Home Eventi, tv e spettacolo Pubblico in studio a “C’è posta per te”: la risposta di Maria De Filippi

Pubblico in studio a “C’è posta per te”: la risposta di Maria De Filippi


Francesca Catalano

Maria De Filippi risponde alle numerose polemiche

Maria De Filippi

Sabato 09 gennaio è tornato l’appuntamento con C’è posta per te. Tra gli ospiti: Luca Argentero, Sabrina Ferilli e la mamma Ida. Il debutto della nuova stagione dell’amatissimo programma di Maria De Filippi, giunto ormai alla ventunesima edizione non è, però, passato inosservato. Subito è scoppiata una polemica sui social, in molti si sono chiesti “Perchè i teatri chiusi ed aC’è posta per te c’è il pubblico e per giunta senza mascherine?”.
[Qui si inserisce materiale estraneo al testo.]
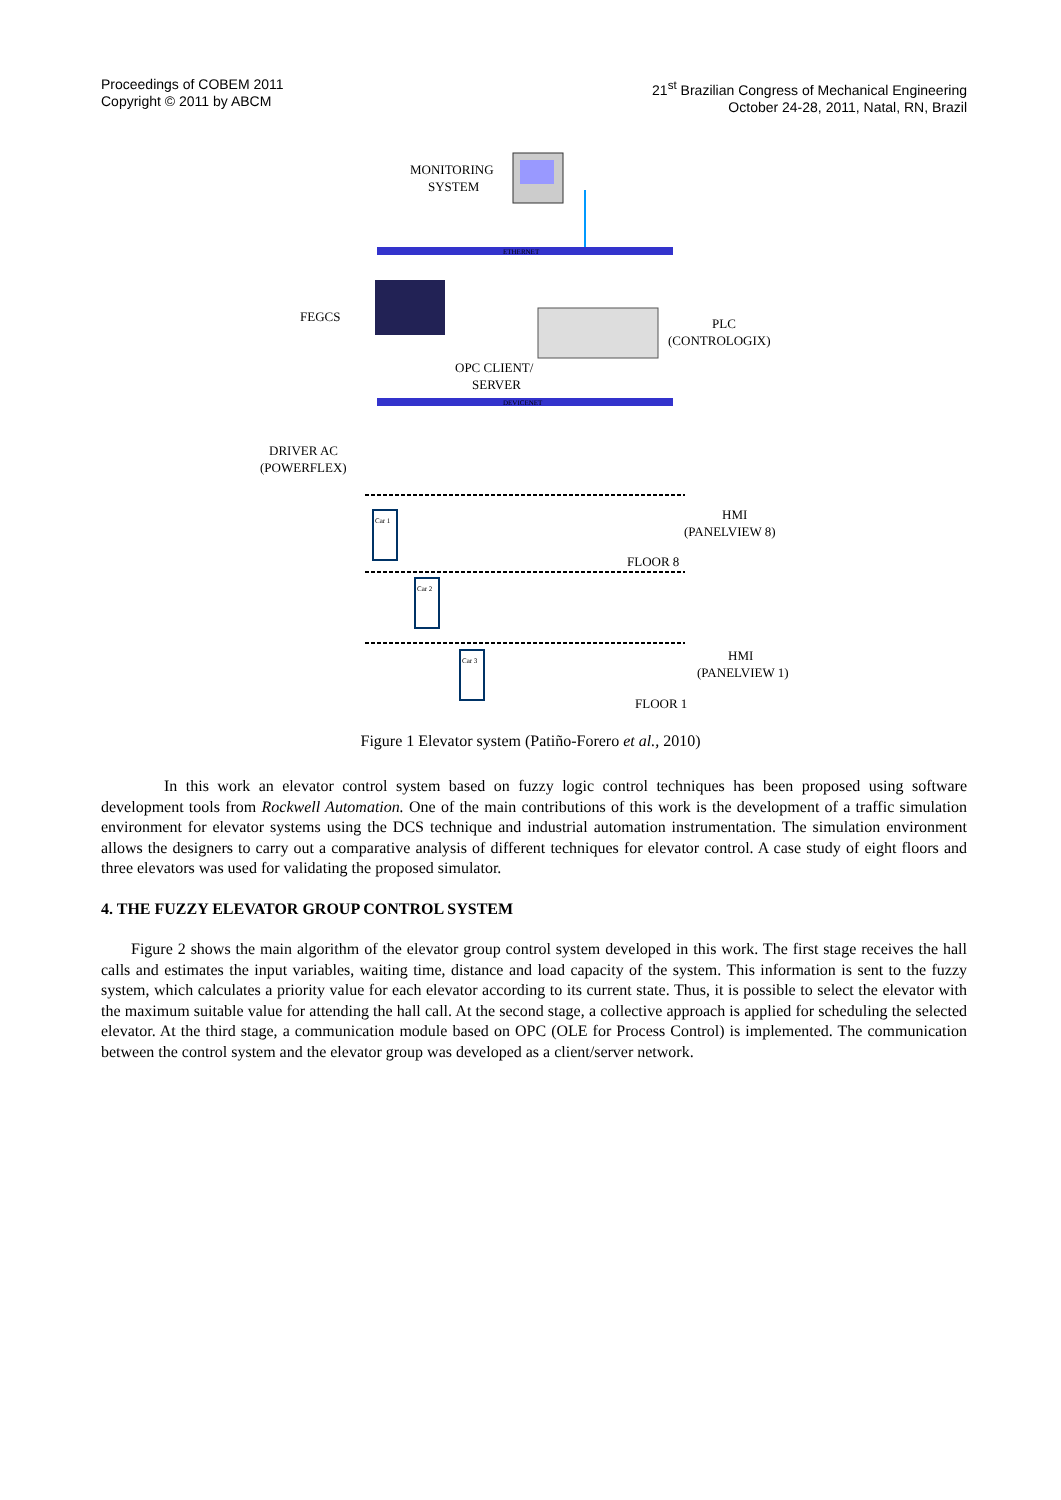Proceedings of COBEM 2011
Copyright © 2011 by ABCM
21<sup>st</sup> Brazilian Congress of Mechanical Engineering
October 24-28, 2011, Natal, RN, Brazil
MONITORING
SYSTEM
ETHERNET
FEGCS
PLC
(CONTROLOGIX)
OPC CLIENT/
SERVER
DEVICENET
DRIVER AC
(POWERFLEX)
Car 1
Car 2
Car 3
HMI
(PANELVIEW 8)
FLOOR 8
HMI
(PANELVIEW 1)
FLOOR 1
Figure 1 Elevator system (Patiño-Forero et al., 2010)
In this work an elevator control system based on fuzzy logic control techniques has been proposed using software development tools from Rockwell Automation. One of the main contributions of this work is the development of a traffic simulation environment for elevator systems using the DCS technique and industrial automation instrumentation. The simulation environment allows the designers to carry out a comparative analysis of different techniques for elevator control. A case study of eight floors and three elevators was used for validating the proposed simulator.
4. THE FUZZY ELEVATOR GROUP CONTROL SYSTEM
Figure 2 shows the main algorithm of the elevator group control system developed in this work. The first stage receives the hall calls and estimates the input variables, waiting time, distance and load capacity of the system. This information is sent to the fuzzy system, which calculates a priority value for each elevator according to its current state. Thus, it is possible to select the elevator with the maximum suitable value for attending the hall call. At the second stage, a collective approach is applied for scheduling the selected elevator. At the third stage, a communication module based on OPC (OLE for Process Control) is implemented. The communication between the control system and the elevator group was developed as a client/server network.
Sul palco molti ospiti, tutti senza mascherina (compresi i postini) e con le barriere di plexiglass a dividerli e distanziamento assente.

La risposta arriva direttamente da Maria De Filippi in un’intervista rilasciata a Che tempo che fa su Rai3, il programma di Fabio Fazio. La celebre conduttrice, ha spiegato al collega e al pubblico il motivo dell’assenza di mascherine nello studio del popolare show. A favorire la realizzazione del programma è stato innanzitutto il periodo. “Essendo registrata ho la fortuna di poter avere il pubblico in studio nei miei programmi. Per C’è posta abbiamo registrato quasi tutto in un periodo nel quale l’emergenza non era così alta. Però sono stati tutti tamponati. Chi riceve e manda la posta viene messo isolato in un hotel, io stessa vengo controllata. In pratica chi manda viene subito tamponato e chiuso. Non nego però che qualcuno è anche stato rimandato indietro a seguito di tampone positivo. Quest’anno è anche difficile avere ospiti internazionali e infatti non ne avrò nemmeno uno, non ci saranno”.

Inoltre: “C’è Posta Per Te cambia in parallelo con la gente, con il momento storico che la gente sta vivendo. Quindi le storie seguono questo cambiamento. Ad esempio, c’era la storia di una ragazza che ha chiamato perché il padre aveva perso il lavoro. Più avanti ci saranno storie di persone che hanno perso i loro cari nelle terapie intensive”.